When Marsh couldn’t find a job, he decided to create his own. Tha Flower Factory now trains young horticulturalists who are recruited from the juvenile justice system and together they are changing East Baltimore – one flowerbed at a time. Brightly colored patches of flowers stand out starkly against the dull, faded inside walls of buildings that were demolished years ago and never rebuilt. Empty lots in cities become magnets for the homeless, drug dealers and dumping grounds for waste, but Marsh has transformed them into green lungs and living symbols of growth and renewal in places of despair. The flowers get sold to local stores, restaurants and businesses.

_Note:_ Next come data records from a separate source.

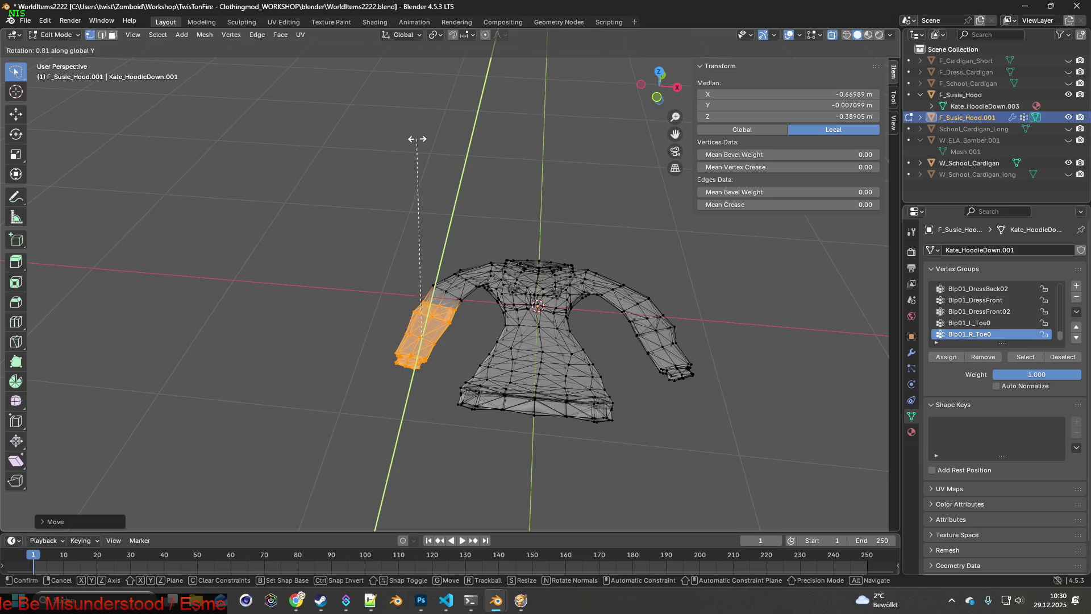
key("Escape")
key("g")
key("y")
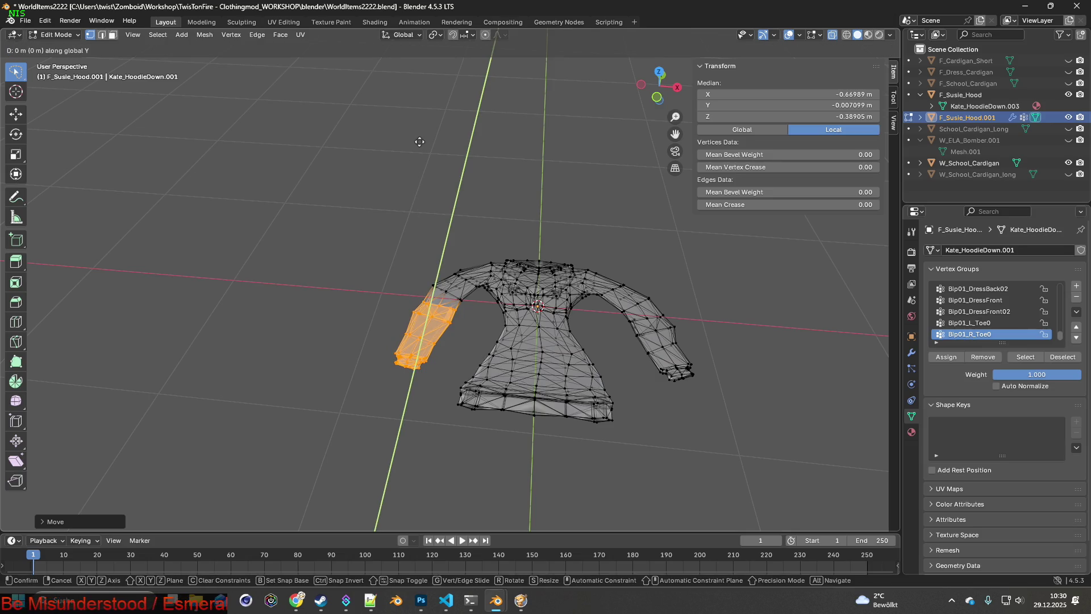
key("r")
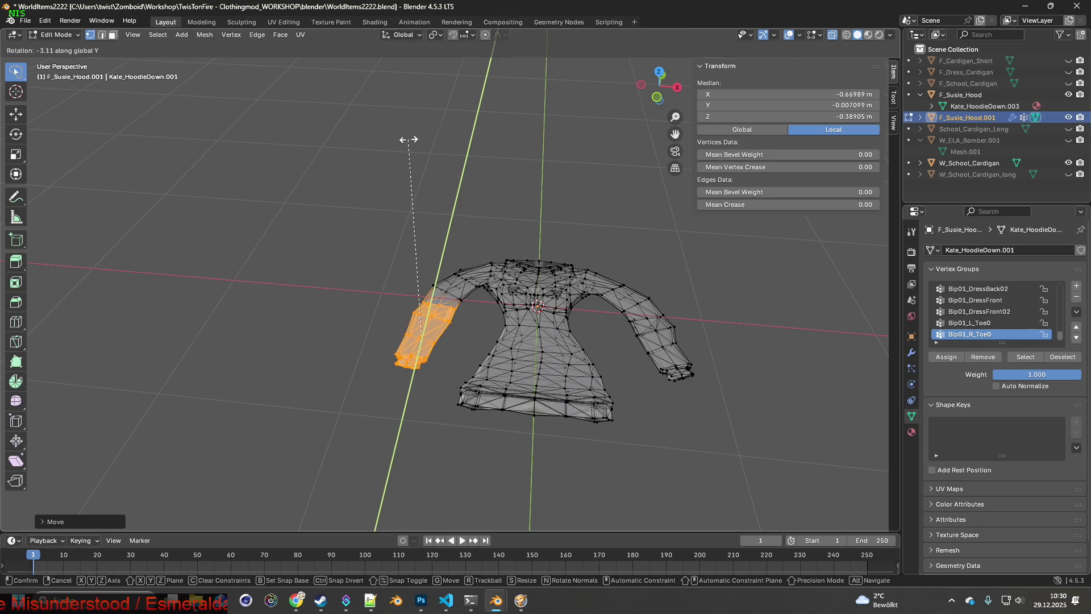
key("Escape")
key("z")
key("r")
key("z")
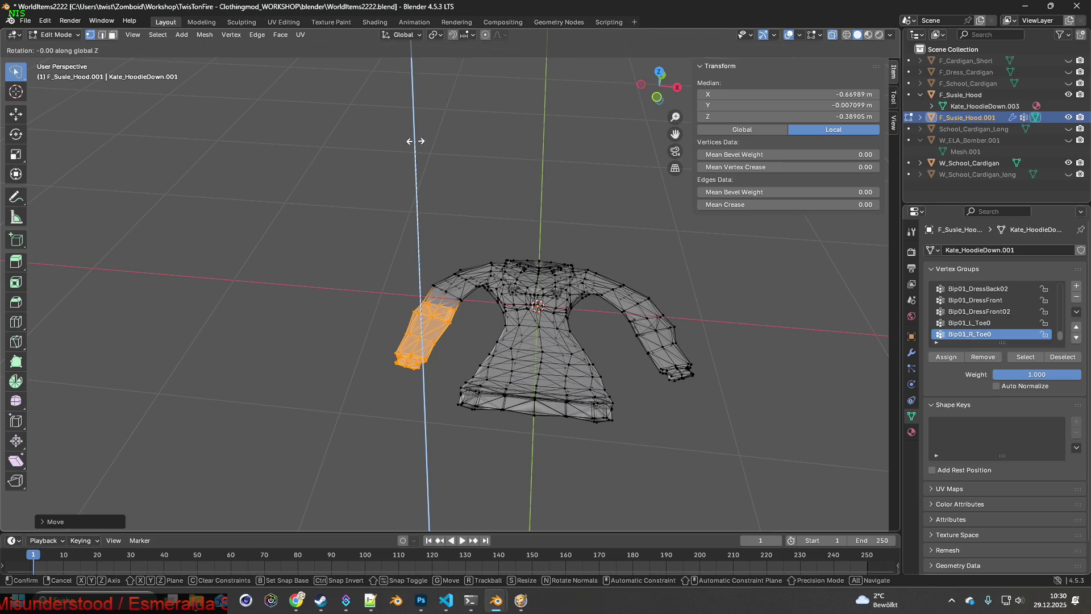
key("Return")
- Shift the forearm about 6 cm in along X so it hangs beside the body, matching the right sleeve
key("g")
key("x")
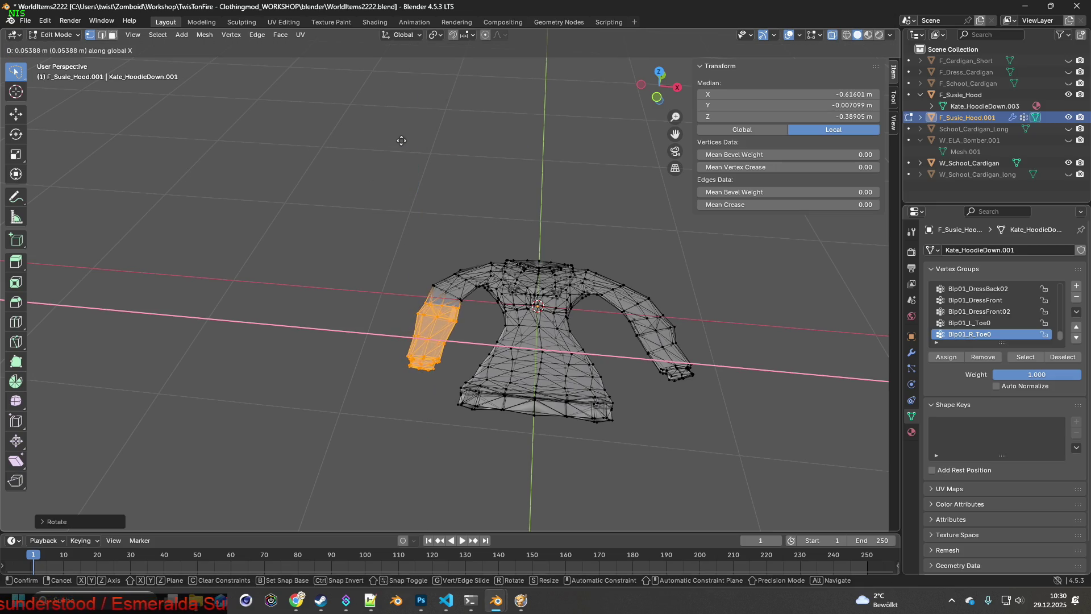
left_click(402, 140)
middle_click_drag(455, 260, 486, 265)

In poor neighborhoods, a bunch of flowers is seen as an extravagant luxury, yet Marsh has seen this narrative change and now gets enormous support from total strangers. “If people grow up in a beautiful environment, they become beautiful,” he says. He’s had tools donated and people honking their horns in support as they drive by. “Vacant lots serve as shortcuts for pedestrians, and many people stopped when they filled with flowers. I think they thought it had become private property, but now they know we want them to walk through and smell the flowers,” he laughs.

Another positive spin-off is that sunflowers draw lead and arsenic from the soil in a process called phytoremediation. It’s not widely known that sunflowers were planted around Chernobyl to remove some of the radioactive isotopes released by the nuclear meltdown. Vacant lots in cities are notorious for being polluted with toxins from old housing stock and paint, and Tha Flower Factory is helping clean the environment and make it less toxic for inhabitants.

Taking a break from his sunflower petal design, Marsh looks up and considers what a real leader might be. “Leadership should foster a feeling of togetherness,” he frowns. “When I work with the 14-year-olds in the flower gardens, I get much better results when I approach them as a peer, not as a ‘leader.’ There’s an old African proverb, ‘I am what I am because of you,’ and that resonates deeply with me.”